**Your assignment**
Scan the records for the word "azurerm". Return each line where it is found.

**Stored data**
■ ■ ■ ■ ■

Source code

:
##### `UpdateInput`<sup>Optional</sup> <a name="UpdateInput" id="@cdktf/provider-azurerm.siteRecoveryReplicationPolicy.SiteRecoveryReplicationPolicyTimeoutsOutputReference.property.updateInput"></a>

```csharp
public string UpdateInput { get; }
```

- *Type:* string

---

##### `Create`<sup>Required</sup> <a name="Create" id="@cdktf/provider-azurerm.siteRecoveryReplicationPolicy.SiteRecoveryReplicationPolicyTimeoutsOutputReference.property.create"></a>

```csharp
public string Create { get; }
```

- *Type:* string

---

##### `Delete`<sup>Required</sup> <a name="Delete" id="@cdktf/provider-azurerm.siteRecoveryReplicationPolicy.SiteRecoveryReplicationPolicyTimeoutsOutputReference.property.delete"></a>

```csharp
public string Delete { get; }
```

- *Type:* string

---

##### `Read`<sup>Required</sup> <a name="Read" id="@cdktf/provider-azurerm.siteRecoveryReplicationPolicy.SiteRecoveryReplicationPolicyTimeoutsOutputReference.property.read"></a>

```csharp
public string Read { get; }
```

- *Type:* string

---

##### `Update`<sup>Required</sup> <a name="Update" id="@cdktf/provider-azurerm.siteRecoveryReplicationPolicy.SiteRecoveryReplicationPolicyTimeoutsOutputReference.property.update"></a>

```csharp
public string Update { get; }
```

■ ■ ■ ■ ■

**Written solution**
##### `UpdateInput`<sup>Optional</sup> <a name="UpdateInput" id="@cdktf/provider-azurerm.siteRecoveryReplicationPolicy.SiteRecoveryReplicationPolicyTimeoutsOutputReference.property.updateInput"></a>
##### `Create`<sup>Required</sup> <a name="Create" id="@cdktf/provider-azurerm.siteRecoveryReplicationPolicy.SiteRecoveryReplicationPolicyTimeoutsOutputReference.property.create"></a>
##### `Delete`<sup>Required</sup> <a name="Delete" id="@cdktf/provider-azurerm.siteRecoveryReplicationPolicy.SiteRecoveryReplicationPolicyTimeoutsOutputReference.property.delete"></a>
##### `Read`<sup>Required</sup> <a name="Read" id="@cdktf/provider-azurerm.siteRecoveryReplicationPolicy.SiteRecoveryReplicationPolicyTimeoutsOutputReference.property.read"></a>
##### `Update`<sup>Required</sup> <a name="Update" id="@cdktf/provider-azurerm.siteRecoveryReplicationPolicy.SiteRecoveryReplicationPolicyTimeoutsOutputReference.property.update"></a>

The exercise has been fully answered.